Cuda 10.1 error using transposeconv2d with output_padding 1

Might be off topic, but I did not find where to report a bug on nvidia website. I tried training a GAN based on pix2pixhd architecture with Amp ‘O1’ opt_level with cuda 10.1 cudnn 7.6 pytorch nightly build ubuntu 18.04.
Code breaks here:
File “./”, line 263, in
File “/usr/local/lib/python3.6/dist-packages/torch/”, line 118, in backward
torch.autograd.backward(self, gradient, retain_graph, create_graph)
File “/usr/local/lib/python3.6/dist-packages/torch/autograd/”, line 93, in backward
allow_unreachable=True) # allow_unreachable flag
RuntimeError: _cublasOpFromChar input should be ‘t’, ‘n’ or ‘c’ but got `

This kind of code should reproduce the behaviour:

class Modelis(nn.Module):
   def __init__(self):
       self.conv = nn.Conv2d(in_channels=128, out_channels=256, kernel_size=3, 
                             stride=2, padding=1)
       self.deconv = nn.ConvTranspose2d(in_channels=256, out_channels=128, 
           kernel_size=3, stride=2, padding=1, output_padding=1)
   def forward(self, x):
       x = self.conv(x)
       x = self.deconv(x)
       return x

Criterion = nn.bcewithlogits()
netG = Modelis()
netG = netG.cuda()
optimizerG = optim.Adam(netG.parameters(), lr=0.001, betas=(0.5, 0.999))
netG, optimizerG = amp.initialize(netG, optimizerG, opt_level='O1') 

for i in range(100):
    batch = (torch.randn(8,128,16,16).cuda() - 0.5) * 2
    output = netG(batch)
    loss = Criterion(output, torch.ones_like(output))

    with amp.scale_loss(loss, optimizerG) as scaled_loss:

It works in fp32 mode.
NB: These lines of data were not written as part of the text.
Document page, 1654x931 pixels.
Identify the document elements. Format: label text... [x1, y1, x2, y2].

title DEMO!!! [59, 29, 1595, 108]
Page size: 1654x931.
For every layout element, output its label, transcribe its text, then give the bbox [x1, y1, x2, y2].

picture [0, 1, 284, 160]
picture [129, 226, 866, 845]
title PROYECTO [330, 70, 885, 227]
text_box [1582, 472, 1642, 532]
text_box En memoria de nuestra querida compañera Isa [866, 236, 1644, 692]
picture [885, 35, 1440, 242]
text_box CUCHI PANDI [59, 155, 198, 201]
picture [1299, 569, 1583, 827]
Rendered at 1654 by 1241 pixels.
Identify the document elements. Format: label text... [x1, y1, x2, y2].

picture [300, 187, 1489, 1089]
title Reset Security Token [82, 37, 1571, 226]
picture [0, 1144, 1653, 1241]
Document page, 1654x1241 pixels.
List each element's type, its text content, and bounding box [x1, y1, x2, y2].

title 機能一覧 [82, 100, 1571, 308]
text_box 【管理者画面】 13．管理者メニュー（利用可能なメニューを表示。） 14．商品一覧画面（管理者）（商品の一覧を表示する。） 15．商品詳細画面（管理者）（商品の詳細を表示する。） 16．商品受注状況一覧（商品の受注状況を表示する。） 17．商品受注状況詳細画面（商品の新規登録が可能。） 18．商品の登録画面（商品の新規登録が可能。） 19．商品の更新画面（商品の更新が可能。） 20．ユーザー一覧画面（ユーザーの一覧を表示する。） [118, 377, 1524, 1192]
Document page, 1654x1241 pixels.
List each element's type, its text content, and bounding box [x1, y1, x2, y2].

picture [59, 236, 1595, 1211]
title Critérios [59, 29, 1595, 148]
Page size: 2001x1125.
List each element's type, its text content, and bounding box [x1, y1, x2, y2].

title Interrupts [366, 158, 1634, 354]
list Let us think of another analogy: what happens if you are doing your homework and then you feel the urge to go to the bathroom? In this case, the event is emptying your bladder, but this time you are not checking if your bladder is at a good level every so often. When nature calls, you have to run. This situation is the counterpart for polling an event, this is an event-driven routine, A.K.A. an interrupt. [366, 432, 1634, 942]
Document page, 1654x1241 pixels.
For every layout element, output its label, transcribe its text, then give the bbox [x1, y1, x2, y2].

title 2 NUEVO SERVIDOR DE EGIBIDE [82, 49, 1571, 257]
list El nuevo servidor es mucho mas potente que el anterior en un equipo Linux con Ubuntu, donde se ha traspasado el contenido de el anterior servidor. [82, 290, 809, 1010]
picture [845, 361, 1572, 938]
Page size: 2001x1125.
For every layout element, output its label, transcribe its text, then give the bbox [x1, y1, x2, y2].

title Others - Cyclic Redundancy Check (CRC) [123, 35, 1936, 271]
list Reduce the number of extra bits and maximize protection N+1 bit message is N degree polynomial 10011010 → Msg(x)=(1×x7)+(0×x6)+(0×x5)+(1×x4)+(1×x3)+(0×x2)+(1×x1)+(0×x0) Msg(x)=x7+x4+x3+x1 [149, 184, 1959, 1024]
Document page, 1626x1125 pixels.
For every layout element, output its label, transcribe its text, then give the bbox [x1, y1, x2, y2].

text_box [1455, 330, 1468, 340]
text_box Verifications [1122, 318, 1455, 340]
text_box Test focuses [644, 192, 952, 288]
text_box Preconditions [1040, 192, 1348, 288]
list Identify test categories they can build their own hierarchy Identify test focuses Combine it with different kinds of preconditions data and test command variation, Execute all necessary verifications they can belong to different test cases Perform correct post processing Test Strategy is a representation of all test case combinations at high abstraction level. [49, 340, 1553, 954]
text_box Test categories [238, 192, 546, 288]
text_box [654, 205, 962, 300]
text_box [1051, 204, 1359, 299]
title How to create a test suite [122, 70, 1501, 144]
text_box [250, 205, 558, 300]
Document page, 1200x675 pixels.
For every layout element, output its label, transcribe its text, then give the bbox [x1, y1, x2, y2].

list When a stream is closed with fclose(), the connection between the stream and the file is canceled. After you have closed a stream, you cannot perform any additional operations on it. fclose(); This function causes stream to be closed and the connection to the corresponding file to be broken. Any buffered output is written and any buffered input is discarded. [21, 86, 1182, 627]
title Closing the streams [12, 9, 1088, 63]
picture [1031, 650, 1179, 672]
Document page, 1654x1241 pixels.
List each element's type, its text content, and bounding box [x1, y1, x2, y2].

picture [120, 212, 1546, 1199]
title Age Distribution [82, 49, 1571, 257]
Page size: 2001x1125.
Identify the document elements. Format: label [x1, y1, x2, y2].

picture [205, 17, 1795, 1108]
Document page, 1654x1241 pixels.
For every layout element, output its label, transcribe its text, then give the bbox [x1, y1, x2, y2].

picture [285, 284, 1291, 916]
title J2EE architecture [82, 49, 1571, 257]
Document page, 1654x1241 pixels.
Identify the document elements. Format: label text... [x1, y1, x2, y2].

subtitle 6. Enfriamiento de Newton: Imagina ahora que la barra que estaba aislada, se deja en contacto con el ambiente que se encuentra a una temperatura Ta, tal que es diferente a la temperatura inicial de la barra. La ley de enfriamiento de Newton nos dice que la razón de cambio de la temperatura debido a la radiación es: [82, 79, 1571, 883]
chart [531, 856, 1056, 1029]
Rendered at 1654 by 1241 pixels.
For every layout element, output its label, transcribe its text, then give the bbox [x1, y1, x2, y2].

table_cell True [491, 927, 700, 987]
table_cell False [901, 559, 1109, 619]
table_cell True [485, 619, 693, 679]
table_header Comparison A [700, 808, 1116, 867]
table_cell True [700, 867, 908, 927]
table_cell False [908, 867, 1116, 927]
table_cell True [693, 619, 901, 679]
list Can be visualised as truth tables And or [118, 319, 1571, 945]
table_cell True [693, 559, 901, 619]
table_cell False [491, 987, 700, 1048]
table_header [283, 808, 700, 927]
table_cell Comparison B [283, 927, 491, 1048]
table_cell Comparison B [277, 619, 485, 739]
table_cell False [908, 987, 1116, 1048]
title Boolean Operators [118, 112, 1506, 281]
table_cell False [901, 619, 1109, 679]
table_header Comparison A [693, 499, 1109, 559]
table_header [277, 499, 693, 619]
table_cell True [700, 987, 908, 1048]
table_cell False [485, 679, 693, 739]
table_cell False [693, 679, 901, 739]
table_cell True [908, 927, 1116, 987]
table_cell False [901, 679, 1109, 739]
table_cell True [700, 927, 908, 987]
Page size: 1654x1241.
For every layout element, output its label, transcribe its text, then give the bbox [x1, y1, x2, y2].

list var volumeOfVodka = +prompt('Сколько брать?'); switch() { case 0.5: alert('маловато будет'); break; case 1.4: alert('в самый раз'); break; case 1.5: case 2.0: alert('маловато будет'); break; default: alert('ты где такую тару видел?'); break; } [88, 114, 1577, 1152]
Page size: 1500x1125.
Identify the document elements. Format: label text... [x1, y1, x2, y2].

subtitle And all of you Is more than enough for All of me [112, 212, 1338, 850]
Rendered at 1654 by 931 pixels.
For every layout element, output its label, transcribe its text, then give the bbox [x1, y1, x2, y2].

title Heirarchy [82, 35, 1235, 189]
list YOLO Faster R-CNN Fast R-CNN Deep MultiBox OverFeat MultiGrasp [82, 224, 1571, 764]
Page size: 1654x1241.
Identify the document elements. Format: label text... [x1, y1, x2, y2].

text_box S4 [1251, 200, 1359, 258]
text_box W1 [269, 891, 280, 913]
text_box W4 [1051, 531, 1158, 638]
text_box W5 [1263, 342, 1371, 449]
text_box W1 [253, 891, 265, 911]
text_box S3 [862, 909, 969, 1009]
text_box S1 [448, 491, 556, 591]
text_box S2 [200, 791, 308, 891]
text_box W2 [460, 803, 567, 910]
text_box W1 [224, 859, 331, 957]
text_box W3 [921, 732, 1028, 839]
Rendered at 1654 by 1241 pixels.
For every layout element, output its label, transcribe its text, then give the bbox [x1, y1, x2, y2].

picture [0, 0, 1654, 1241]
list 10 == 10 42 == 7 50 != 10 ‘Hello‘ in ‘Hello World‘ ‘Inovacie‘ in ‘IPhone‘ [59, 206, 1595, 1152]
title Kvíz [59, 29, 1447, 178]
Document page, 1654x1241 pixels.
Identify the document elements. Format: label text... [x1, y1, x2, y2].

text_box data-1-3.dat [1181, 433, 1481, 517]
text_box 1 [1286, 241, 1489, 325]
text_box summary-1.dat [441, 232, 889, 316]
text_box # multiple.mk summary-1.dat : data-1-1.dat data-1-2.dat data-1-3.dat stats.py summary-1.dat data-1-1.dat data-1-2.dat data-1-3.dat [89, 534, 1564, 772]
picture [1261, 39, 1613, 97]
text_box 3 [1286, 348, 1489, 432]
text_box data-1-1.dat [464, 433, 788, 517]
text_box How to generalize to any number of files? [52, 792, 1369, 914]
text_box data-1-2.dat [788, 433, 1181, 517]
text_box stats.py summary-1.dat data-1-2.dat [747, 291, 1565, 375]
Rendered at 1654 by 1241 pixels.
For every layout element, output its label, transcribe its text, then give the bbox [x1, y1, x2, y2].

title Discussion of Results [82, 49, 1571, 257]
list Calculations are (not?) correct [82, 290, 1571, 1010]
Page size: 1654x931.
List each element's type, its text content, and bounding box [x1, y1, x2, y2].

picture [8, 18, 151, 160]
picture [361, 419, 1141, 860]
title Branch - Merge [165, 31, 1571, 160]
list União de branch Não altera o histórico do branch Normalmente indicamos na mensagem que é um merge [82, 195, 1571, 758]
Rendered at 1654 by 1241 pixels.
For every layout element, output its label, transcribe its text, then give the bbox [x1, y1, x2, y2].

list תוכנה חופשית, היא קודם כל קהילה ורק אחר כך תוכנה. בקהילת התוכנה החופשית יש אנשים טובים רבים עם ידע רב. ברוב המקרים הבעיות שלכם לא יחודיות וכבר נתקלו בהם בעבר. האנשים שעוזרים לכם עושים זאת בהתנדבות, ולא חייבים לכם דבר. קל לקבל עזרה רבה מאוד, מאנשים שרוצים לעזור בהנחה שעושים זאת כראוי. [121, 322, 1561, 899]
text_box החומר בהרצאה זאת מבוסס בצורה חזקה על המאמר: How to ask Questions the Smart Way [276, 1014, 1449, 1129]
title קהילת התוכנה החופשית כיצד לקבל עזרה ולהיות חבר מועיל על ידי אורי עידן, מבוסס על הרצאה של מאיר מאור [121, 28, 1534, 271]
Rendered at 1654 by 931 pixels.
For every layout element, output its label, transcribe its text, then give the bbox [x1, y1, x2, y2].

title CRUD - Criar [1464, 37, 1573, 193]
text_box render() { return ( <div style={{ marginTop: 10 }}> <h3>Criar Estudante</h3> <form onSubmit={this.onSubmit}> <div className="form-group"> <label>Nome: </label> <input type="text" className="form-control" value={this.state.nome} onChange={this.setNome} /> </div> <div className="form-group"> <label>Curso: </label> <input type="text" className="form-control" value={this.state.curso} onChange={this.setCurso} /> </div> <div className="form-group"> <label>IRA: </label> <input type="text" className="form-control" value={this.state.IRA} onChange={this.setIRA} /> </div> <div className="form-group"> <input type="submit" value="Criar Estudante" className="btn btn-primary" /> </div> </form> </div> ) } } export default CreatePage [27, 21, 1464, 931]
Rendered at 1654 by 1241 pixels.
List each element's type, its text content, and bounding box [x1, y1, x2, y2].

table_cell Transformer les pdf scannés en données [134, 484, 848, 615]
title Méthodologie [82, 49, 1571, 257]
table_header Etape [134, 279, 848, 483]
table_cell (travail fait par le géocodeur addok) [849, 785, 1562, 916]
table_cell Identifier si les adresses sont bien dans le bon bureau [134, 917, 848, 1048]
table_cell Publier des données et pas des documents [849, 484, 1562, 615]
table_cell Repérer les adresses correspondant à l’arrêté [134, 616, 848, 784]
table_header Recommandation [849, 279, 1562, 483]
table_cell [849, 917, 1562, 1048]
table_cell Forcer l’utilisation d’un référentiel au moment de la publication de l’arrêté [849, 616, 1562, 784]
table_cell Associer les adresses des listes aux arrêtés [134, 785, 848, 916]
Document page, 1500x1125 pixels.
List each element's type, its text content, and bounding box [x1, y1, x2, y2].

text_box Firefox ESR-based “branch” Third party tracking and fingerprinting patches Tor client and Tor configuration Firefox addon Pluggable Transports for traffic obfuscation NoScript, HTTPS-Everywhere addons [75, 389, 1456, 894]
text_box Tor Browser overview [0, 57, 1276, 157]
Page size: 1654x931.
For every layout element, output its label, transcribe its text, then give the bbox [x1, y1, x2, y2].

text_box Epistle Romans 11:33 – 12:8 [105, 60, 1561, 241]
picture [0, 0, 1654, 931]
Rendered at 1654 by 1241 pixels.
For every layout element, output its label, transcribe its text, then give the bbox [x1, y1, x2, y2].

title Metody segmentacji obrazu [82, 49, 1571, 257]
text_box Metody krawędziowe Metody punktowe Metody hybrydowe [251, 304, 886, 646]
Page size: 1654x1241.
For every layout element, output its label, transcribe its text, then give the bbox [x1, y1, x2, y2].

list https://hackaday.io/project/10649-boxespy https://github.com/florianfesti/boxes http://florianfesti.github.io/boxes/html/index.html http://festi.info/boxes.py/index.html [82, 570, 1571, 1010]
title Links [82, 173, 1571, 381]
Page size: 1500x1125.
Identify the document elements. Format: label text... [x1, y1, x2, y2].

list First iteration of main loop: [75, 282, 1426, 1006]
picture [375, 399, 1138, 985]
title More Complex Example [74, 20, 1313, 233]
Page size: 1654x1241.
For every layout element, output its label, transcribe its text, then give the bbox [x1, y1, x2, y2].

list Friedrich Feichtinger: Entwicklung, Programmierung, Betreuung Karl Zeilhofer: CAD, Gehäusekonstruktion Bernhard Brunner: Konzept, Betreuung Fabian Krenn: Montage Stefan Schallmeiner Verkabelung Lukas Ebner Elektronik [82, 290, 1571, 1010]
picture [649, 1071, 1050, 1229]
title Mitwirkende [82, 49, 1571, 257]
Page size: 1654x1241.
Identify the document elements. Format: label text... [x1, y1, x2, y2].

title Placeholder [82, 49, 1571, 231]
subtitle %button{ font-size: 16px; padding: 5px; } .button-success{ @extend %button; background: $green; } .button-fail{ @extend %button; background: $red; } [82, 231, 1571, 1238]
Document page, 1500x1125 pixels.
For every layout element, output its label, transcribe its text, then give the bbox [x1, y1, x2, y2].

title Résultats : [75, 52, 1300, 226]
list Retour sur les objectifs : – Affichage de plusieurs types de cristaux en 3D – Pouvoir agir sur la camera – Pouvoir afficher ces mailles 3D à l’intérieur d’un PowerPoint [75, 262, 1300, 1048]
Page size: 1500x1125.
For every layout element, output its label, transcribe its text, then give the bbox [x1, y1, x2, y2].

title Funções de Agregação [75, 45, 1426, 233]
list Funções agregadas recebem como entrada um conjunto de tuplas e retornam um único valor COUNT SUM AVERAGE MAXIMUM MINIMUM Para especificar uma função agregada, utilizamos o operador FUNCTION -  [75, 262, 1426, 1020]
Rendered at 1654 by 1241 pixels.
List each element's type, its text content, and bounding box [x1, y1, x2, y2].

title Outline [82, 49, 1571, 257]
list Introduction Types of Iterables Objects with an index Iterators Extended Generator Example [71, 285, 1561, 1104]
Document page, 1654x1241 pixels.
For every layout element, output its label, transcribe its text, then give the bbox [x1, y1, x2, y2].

After experiments have found that backward breaks on nn.transposeconv2d when output_padding is 1 (not 0). Using pytorch docker container (cuda 10.0, cudnn 7, pytorch 1.0) both fp32 and fp16 works fine.


Thanks for reporting this issue. We’ll look into it.

We could reproduce this issue and are tracking it here.
Thanks @ngimel for the support tracking down this issue.